Yan Yii, an incoming Massachusetts director on the NEA Board and former EMAC chair, said that “there is no other person I see as more fitting for the 2020 Louise Gaskins Lifetime Civil Rights Award” than Shivers.

“Her tireless commitment to unionism and civil rights is unparalleled,” Yii said, adding that Shivers “consistently advocates for racial and social justice. She is a role model to so many unionists.”

In a letter supporting the nomination, EMAC member Rosa Lopez-Whitehill said that Shivers “embodies the spirit of the MTA.”

“Candace has touched many union members by inspiring them to get involved” and she patiently helps anyone who comes to her for advice, Lopez-Whitehill noted.

Julie Capozzi, a fellow professor at Mount Wachusett, said that Shivers is beloved by her students and “has many students taking her for as many courses as she teaches.”

The groups receiving the 2020 Kathleen Roberts Creative Leadership Awards also have a record of fighting for public education — and for equity.

bsu logoThe Black students who brought back the dormant Black Student Union at Cambridge Rindge and Latin in 2017 faced significant obstacles as they sought to revive an extracurricular student club in a city still struggling with racism, wrote Kevin Dua, a history teacher at the school and adviser to the group, in his letter of nomination.

Dua, a past recipient of the Kathleen Roberts Creative Leadership Award himself and the 2017 Massachusetts History Teacher of the Year, wrote that the group epitomizes “the cores of volunteerism and leadership that characterized Roberts’ selfless contributions via political action, community organizing and mentoring.”

While past and current members of the BSU have faced “ongoing discrimination, harassment, prejudice, ageism and racism” within their own community, he wrote, the students have persisted in the belief that creating a “safe, brave space for Black youth, in and out of their school building,” was worth it. In social justice and antiracism work, he added, “These Black student leaders have made an overwhelmingly positive impact and legacy on the lives of others.”
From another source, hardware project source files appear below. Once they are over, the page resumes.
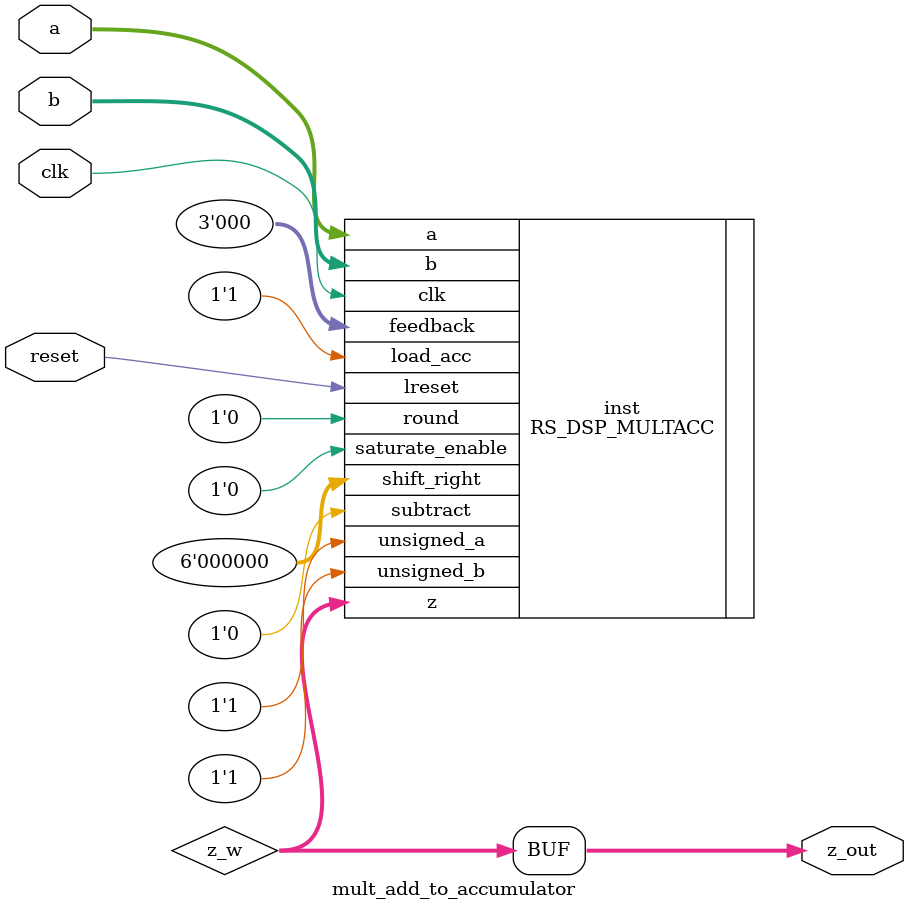
<source format=v>
module mult_add_to_accumulator (
	input  wire [19:0] a,
    input  wire [17:0] b,
	input wire clk, reset,
    output wire [37:0] z_out
    );

    parameter [79:0] MODE_BITS = 80'd0;
    
    wire [37:0] z_w;
	//wire reset;
	RS_DSP_MULTACC #(
    .MODE_BITS(80'h00000000000000000000)) 
        inst(.a(a), .b(b), .z(z_w), .clk(clk), .lreset(reset), .load_acc(1'b1) , .feedback(3'b0), 
        .unsigned_a(1'b1), .unsigned_b(1'b1), .saturate_enable(1'b0), .shift_right(6'b0), .round(1'b0), .subtract(1'b0));
	
    assign z_out = z_w;

endmodule
</source>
Juliette Low Fleury, a co-founder of the group and a graduate of Cambridge Rindge and Latin, wrote in support of the nomination, “What this group has evolved into has become an empowering, direct source for Black students, and, indirectly, for white students and students of color to recognize their privilege and support to ensure an equitable environment for their classmates.”
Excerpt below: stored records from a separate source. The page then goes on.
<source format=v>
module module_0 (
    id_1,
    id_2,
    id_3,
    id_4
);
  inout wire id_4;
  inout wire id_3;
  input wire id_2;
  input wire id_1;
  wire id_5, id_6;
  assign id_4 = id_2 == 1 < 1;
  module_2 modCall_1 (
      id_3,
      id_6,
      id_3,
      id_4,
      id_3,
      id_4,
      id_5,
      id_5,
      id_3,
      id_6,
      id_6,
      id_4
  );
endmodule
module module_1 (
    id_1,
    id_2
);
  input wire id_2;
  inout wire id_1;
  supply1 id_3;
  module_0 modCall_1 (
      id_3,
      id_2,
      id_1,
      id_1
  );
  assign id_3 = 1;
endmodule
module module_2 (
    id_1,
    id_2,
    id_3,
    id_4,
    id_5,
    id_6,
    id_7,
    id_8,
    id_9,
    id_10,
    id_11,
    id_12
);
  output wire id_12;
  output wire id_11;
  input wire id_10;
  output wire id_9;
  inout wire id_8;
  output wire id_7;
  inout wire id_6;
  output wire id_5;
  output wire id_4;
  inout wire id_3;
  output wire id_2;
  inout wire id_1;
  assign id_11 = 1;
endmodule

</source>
The Sutton High School Connections Program is a student, staff and community initiative that addresses social justice issues.

The Connections Program in Sutton is active in promoting social justice.

Forty students and seven educators make up the program, which works with others in the community to learn, confront issues of social injustice and teach about acceptance, tolerance, diversity, and privilege.

Michael Whittier, co-president of the Sutton Teachers Association, nominated the group. He wrote as an educator at the high school, but also as a member of the community and the father of a student whose world view has been shaped by the program.

“Ours is a community of privilege,” Whittier wrote, and “a very conservative community by Massachusetts standards.” Sutton is “the last place that such a program might exist,” he wrote, “but most certainly a place that it is needed.” He added that the program fostered his daughter’s engagement in social justice efforts and developed her leadership skills while she was a student.

Over the last couple of years, the group has expanded its powerful social justice mission, initiating the Connections Conference, known as the “ConCon.” In 2019 the ConCon brought in more than 500 students and educators from 37 schools around New England. Last year’s ConCon, scheduled for March, had grown to include more than 800 participants from 50 schools.

The students were devastated when the event had to be canceled due to the COVID-19 pandemic. But Connections participants continued meeting remotely after in-person instruction ended — and the group is planning for either an in-person or virtual ConCon this year.